DIRECTION> Rewrite the lines of all the items below, substituting "Nitrate" for every occurrence of "Nitritre" and leaving everything else unchanged. Omit the pictures from your answer.

>> START EXTRACTED INFORMATION

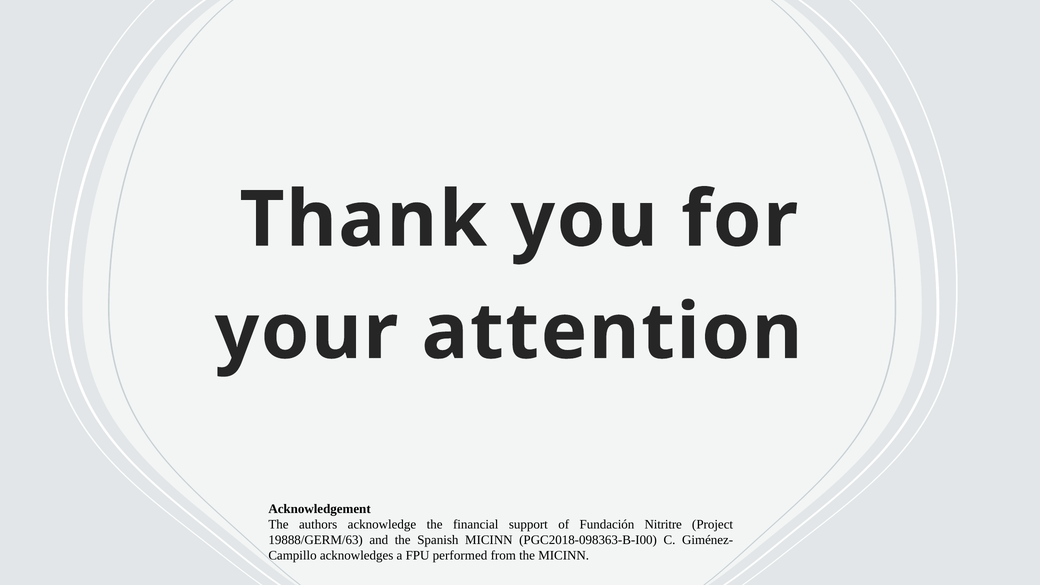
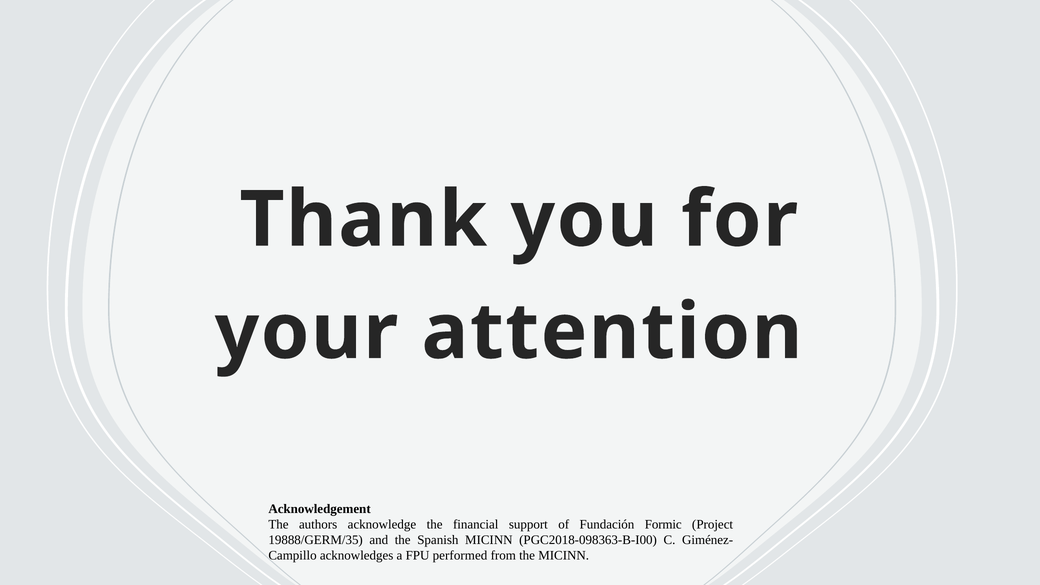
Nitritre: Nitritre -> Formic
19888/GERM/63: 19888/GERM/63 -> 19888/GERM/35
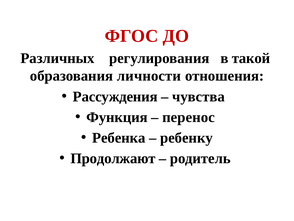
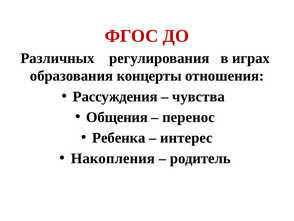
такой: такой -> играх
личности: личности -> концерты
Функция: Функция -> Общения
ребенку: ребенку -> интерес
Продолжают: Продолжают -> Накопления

>> END EXTRACTED INFORMATION

EXERCISE OUTPUT>
Nitrate: Nitrate -> Formic
19888/GERM/63: 19888/GERM/63 -> 19888/GERM/35
такой: такой -> играх
личности: личности -> концерты
Функция: Функция -> Общения
ребенку: ребенку -> интерес
Продолжают: Продолжают -> Накопления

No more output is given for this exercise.